TEXT PROVIDED →

^^^^^^^^^^^^^^^^

We analyzed the 1730 pyroptosis-related lncRNAs in order to investigate their predictive potential. The first step was to identify 277 differential pyroptosis-related lncRNAs. The pyroptosis-related lncRNA was discovered using univariate Cox analysis, along with the LASSO regression. Additionally, the multivariate Cox analysis was also applied. Finally, according to the regression coefficient of multivariate Cox analysis and lncRNA expression, a novel predictive pyroptosis-associated lncRNA risk signature was developed using a total of 7 pyroptosis-related lncRNAs. Risk score = β1 × Expression_lncRNA1+β2 × Expression_lncRNA2+…+ βn × Expression_lncRNAn [24].

^^^^^^^^^^^^^^^^

Dataset records:
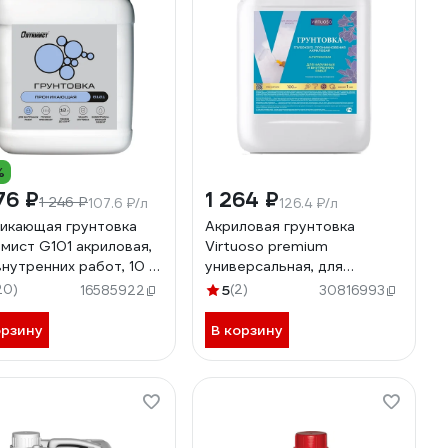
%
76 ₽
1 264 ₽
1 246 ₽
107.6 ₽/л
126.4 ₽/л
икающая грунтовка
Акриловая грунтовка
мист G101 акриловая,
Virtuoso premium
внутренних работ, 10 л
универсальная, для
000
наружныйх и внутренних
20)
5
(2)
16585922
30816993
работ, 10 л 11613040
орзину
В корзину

^^^^^^^^^^^^^^^^

QUESTIONS TO ANSWER →
1. From the passage on pyroptosis-related lncRNAs, write out the words between "We analyzed the" and "βn × Expression_lncRNAn [24].", inclusive.
2. List every statistical analysis or regression method named in the passage on pyroptosis-related lncRNAs.

OUTPUTS FOR THE TASKS →
1.
We analyzed the 1730 pyroptosis-related lncRNAs in order to investigate their predictive potential. The first step was to identify 277 differential pyroptosis-related lncRNAs. The pyroptosis-related lncRNA was discovered using univariate Cox analysis, along with the LASSO regression. Additionally, the multivariate Cox analysis was also applied. Finally, according to the regression coefficient of multivariate Cox analysis and lncRNA expression, a novel predictive pyroptosis-associated lncRNA risk signature was developed using a total of 7 pyroptosis-related lncRNAs. Risk score = β1 × Expression_lncRNA1+β2 × Expression_lncRNA2+…+ βn × Expression_lncRNAn [24].

2.
univariate Cox analysis
LASSO regression
multivariate Cox analysis